** Data follows **

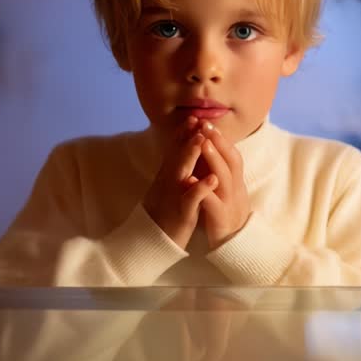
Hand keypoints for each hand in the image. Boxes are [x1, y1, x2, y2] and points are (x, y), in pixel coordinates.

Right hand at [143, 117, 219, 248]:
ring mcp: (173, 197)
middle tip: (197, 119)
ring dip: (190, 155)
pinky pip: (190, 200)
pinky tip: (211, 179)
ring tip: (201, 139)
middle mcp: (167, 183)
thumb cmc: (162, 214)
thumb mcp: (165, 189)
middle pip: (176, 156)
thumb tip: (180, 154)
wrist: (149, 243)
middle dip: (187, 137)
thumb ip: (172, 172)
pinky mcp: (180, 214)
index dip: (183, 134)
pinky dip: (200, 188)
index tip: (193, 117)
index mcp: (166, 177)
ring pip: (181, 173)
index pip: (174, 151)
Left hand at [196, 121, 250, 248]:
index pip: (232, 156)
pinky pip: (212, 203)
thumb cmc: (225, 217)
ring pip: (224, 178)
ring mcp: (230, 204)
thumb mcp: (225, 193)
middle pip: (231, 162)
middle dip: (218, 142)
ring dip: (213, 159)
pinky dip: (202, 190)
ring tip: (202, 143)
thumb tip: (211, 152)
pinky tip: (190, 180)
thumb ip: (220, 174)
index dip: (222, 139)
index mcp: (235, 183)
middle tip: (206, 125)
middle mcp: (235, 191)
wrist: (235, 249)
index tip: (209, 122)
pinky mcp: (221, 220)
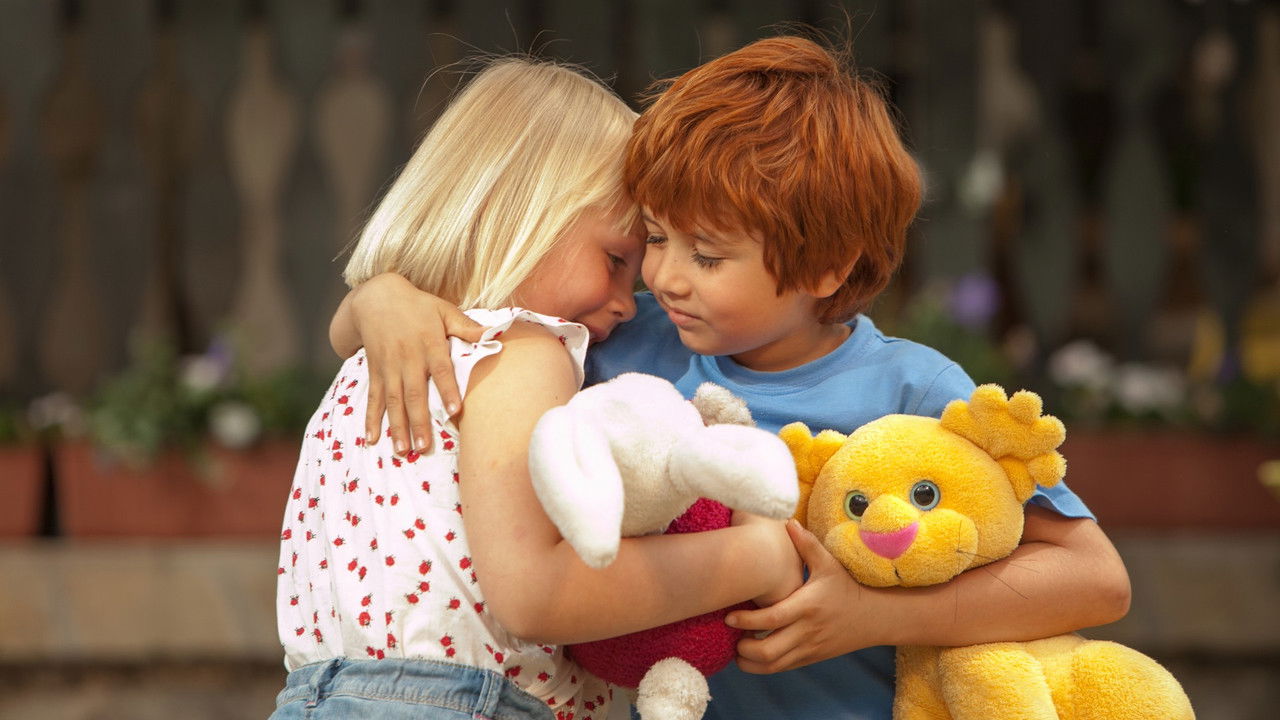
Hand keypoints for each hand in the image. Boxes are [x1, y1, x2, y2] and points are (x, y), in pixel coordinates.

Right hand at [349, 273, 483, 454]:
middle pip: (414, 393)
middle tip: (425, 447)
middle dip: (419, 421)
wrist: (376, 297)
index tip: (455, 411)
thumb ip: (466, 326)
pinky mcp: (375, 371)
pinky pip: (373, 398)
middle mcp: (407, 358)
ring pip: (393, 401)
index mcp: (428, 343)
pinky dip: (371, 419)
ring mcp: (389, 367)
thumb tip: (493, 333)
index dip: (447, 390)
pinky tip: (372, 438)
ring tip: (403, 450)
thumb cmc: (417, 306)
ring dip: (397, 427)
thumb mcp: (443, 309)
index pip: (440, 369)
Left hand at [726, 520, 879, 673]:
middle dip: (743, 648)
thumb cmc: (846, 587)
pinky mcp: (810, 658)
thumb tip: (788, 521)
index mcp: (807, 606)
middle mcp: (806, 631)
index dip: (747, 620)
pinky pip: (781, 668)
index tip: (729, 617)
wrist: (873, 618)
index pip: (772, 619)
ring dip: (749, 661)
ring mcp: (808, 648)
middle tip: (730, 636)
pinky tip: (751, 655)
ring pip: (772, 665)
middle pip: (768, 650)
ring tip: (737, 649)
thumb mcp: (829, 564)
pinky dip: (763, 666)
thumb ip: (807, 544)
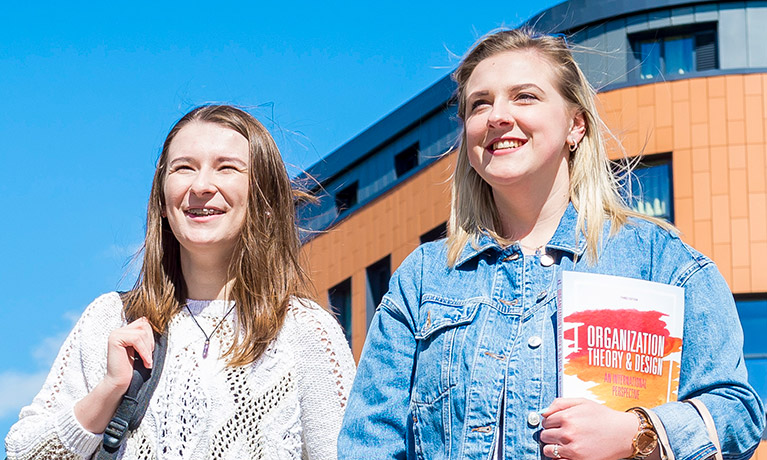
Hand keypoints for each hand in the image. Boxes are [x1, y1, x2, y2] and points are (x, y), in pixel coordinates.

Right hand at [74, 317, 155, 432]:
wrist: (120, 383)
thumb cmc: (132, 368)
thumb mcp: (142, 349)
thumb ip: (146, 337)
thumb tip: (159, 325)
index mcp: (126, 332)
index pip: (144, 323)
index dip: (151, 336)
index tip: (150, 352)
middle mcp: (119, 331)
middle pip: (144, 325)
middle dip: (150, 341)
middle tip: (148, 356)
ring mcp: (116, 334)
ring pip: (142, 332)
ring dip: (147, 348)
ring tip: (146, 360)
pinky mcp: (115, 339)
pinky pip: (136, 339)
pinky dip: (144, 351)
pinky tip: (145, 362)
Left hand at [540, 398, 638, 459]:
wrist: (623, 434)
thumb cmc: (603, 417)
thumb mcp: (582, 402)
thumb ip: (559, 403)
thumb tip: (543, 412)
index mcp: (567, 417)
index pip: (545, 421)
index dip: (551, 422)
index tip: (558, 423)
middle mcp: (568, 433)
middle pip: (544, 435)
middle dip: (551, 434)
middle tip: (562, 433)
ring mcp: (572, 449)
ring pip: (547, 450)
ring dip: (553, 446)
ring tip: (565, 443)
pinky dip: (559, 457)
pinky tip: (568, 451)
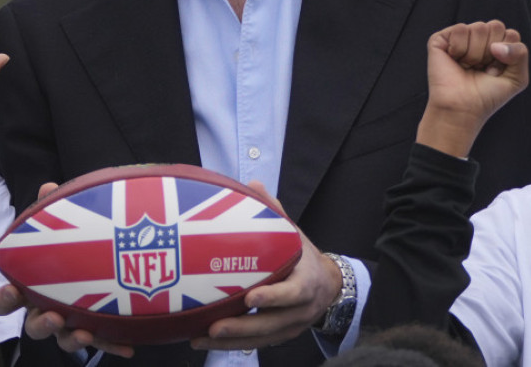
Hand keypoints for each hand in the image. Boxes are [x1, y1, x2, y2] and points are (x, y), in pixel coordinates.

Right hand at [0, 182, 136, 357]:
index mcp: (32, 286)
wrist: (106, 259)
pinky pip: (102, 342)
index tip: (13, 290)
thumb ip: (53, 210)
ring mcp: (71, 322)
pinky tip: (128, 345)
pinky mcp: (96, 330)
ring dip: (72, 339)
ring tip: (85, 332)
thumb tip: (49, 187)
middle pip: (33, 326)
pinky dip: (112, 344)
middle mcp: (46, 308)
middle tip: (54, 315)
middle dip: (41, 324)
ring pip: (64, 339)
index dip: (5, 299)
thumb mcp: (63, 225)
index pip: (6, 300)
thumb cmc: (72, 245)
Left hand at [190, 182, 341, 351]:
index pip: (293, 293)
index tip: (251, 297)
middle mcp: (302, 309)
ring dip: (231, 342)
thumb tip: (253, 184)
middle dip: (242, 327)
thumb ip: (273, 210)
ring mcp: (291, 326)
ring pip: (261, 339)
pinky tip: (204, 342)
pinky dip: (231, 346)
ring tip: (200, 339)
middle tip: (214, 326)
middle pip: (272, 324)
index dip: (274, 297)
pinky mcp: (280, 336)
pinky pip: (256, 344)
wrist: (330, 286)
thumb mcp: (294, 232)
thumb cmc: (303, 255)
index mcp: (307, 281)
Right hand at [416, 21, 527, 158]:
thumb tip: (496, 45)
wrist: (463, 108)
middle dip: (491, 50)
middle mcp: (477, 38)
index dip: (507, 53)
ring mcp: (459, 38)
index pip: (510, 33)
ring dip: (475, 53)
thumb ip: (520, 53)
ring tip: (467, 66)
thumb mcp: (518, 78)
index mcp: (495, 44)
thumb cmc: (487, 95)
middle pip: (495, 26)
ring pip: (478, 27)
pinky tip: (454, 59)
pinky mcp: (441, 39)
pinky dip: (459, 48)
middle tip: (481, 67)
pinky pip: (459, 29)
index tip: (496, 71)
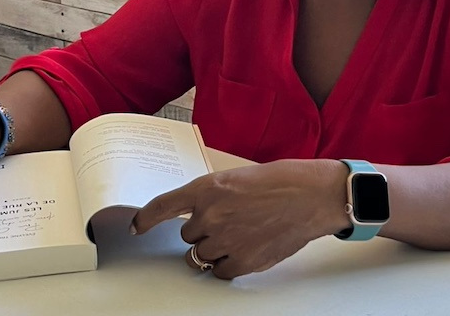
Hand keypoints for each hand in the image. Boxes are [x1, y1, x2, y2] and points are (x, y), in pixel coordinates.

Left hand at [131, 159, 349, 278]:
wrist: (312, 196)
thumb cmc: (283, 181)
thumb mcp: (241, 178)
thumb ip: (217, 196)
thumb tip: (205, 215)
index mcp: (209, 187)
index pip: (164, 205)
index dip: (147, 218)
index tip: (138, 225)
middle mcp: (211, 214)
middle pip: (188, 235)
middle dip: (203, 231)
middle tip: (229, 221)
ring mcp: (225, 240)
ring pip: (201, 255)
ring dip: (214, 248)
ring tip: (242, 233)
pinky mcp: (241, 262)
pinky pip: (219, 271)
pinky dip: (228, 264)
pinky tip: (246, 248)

** End of Data **

*Exercise instructions:*
Set the pictures aside and transcribe exactly the stretch of lines above, beginning with the one holding "ring pip: (181, 173)" and ending with the one holding "index mcp: (428, 343)".

*Response area:*
ring pip: (181, 173)
index pip: (174, 151)
Left hand at [196, 121, 250, 248]:
index pip: (232, 156)
pinky pip: (212, 203)
thumb cmc: (225, 217)
ring pip: (224, 178)
ring mcp: (230, 204)
thumb mcp: (225, 193)
middle pip: (231, 162)
middle dip: (218, 142)
ring dip: (213, 159)
pinky dip: (202, 190)
ring tip: (202, 143)
thumb tip: (211, 152)
pinky tip: (190, 180)
thumb ip: (220, 174)
index dip: (222, 139)
index mcp: (235, 183)
middle tip: (206, 125)
middle mcp: (235, 191)
wrist: (235, 249)
index tip: (209, 122)
pinky mcp: (221, 220)
Hand keypoints for each hand in the image. Boxes are [x1, y1, x2, y2] and points are (x, y), in pixel coordinates.

Right hand at [349, 273, 483, 454]:
middle pip: (414, 393)
middle tip: (425, 447)
middle dip: (419, 421)
wrist: (376, 297)
index tip: (455, 411)
thumb ip: (466, 326)
pinky mcp: (375, 371)
pinky pip: (373, 398)
middle mcp: (407, 358)
ring pip: (393, 401)
index mcp: (428, 343)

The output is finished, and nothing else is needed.